This piece was published in the UK by Thirteen Magazine, a short lived quarterly horror publication.
by Steven Stam
Each time I cross University Avenue I envision a car bursting through my body, destroying my bones, spewing my blood, and rendering me broken. Each time I cross the street I think about what would happen if I stopped walking and left myself to traffic.
When I stand on a street corner, I contemplate the appearance of a pusher, feeling my skin pucker and tremor. My casual, unsuspecting posture marks me an easy victim for a man with a shoving fetish. A car would crush my skull, my life, my existence.
I find my worries odd, perplexing, but view them as real. I am a man. I am fragile and mortal. My bones will break, have broken before, and the discerning moment when the structural support of one’s body shatters, never leaves a man. Watery eyes, the souring of my stomach – conditions burrowed away as a hidden, grinding alarm.
When I cross the street adrenaline infuses my limbs. Pebbles slip and grind beneath rubber soles. Burgeoning thoughts of slipping, thoughts of becoming roadkill consume. Mistaken death is the problem—I want the choice.
Roadkill is simple – lifeless bodies, chunks of fur with eyes and feet and paws and gore. A lame, inert raccoon scars the gutter at my feet. Perhaps the raccoon scurried across the road in search of garbage, a mate, or to duck into a sewer home, but instead it met the end of worldly animation. The raccoon represents a single animation cell, a passive scene in need of being flipped with others. The exact thing I desire to do.
As a child, death fascinated me. I couldn’t comprehend how an opossum, one I’d witnessed forage for food in the night, could be reduced to a trash covered corpse for collecting ants; how my grandfather could be reduced from a man to a static doll of waxy flesh.

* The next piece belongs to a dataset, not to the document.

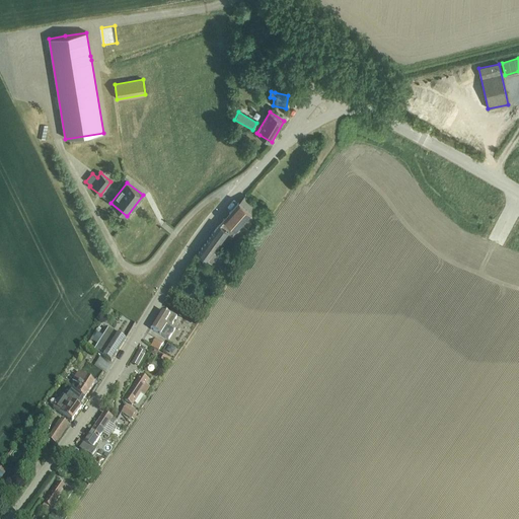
[(219,224),(224,228),(228,223),(232,227),(228,233),(231,235),(235,230),(238,232),(242,227),(243,228),(247,222),(248,222),(254,216),(238,202),(223,219),(219,224)]
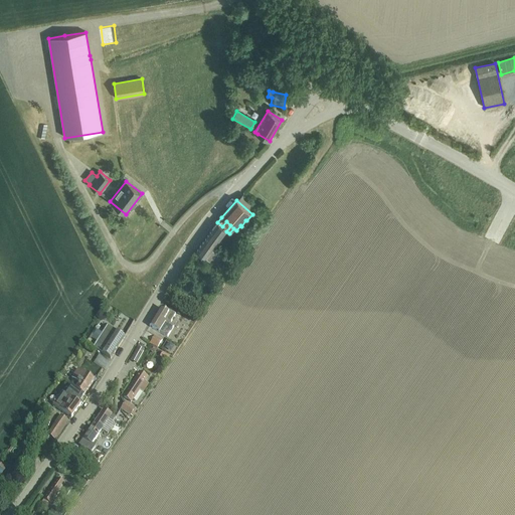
[(205,258),(214,264),(220,255),(211,248),(226,229),(222,226),(217,222),(196,250),(205,258)]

The one thing man seems centered around is death. Proof is found in religion, on television, in music, on the Internet. Most of what humans encounter in some way deals with mortality. Even deities succumb to the constraints of flesh, melt to worldly trauma. I believe that if man understood death beyond the bounds of the physical life, then I might be able to take the next evolutionary step.
I step away from the corner, over the raccoon and its outstretched paw. The paw prays for help, for mercy, for acceptance. Entering the road, I feel a few stones, discern sturdy footing, and turn to face mortality. A white sedan bears down. A female driver, sunglass shielded eyes, cell phone to the ear. She observes my presence in front of her, I think. She maybe even takes her foot off the gas, but her mind expects me to move. Today though, I pursue the ultimate mystery, I give chase. Closing my eyes, I think of holding the lifeless body of an opossum. Ants nip my hands.